## What is asked
1. Answer from the interview transcript:
(a) What rating out of 5 stars are people giving C's business?
(b) How long did it take for Romy's decision to make sense?
(c) What does Romy name as her trade?
2. Translate this sentence from the interview transcript into Spanish: "But I wasn't planted on the show by producers."

## Document passage
>> start

C: I’m getting a lot of hate, I have people saying they hope I go bankrupt, rating my business 1 out of 5 stars, making up comments about the quality and all this awful stuff.
R: But you’ve sold more in the last month than you have…
C: Yeah sales are good, I’m trotting along but I’m on damage control, it’s been intense.
Romy, last night when you decided not to accept the rose, what was your reasoning there?
R: I know it appears that because Cat and Alicia weren’t going to be there, but to be honest I’m extremely impulsive, I don’t know what happened but my hand wouldn’t move it was the most bizarre thing and then I left and I was having some regrets worrying about my decision. And then that night my dad had a stroke and I had to go and say goodbye to him, he didn’t end up dying but now he’s brain damaged and can’t communicate. Had I not gone home I wouldn’t have had that last conversation with him. It took 24 hours for my decision to make sense but now it does.
Romy, you came out this morning saying you are an actor and were paid.
R: That was a misunderstanding, I just said as my trade I’m an actor and I got paid on the show – along with everyone else. But I wasn’t planted on the show by producers.
You then discussed how it organically became role, so just you decided to go with that?
A: I’m not an actress but I felt like you’re playing a character in there.
R: It’s the questions you’re being asked, and you’re mic-ed…
A: It was fun. But a couple of us knew the first few days we were in there that we weren’t going to develop anything super serious, but that doesn’t mean we weren’t going to give it a red hot go.

>> end

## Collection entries

>> start

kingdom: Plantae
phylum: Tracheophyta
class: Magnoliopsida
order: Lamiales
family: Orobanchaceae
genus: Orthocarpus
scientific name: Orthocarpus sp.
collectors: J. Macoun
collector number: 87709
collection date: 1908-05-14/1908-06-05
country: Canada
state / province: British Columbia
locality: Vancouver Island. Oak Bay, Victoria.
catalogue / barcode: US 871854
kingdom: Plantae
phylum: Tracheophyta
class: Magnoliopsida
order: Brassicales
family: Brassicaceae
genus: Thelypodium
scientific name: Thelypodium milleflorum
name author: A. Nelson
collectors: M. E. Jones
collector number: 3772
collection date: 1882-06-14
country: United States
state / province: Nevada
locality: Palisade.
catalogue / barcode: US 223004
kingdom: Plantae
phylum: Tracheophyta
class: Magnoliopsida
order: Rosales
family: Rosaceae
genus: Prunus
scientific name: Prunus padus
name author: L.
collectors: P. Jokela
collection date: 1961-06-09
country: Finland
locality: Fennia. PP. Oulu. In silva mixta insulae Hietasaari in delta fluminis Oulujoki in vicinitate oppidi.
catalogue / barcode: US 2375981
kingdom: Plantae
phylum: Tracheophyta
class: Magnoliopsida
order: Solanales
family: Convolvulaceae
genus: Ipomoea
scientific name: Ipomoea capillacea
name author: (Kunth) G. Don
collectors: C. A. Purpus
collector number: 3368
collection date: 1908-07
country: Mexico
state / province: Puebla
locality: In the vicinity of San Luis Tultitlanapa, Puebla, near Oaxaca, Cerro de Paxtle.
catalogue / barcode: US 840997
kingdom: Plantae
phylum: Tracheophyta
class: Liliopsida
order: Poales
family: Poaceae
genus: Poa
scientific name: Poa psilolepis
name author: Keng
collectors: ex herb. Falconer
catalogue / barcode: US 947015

>> end

## The responses
1.
(a) 1 out of 5 stars
(b) 24 hours
(c) Actor

2. Pero los productores no me infiltraron en el programa.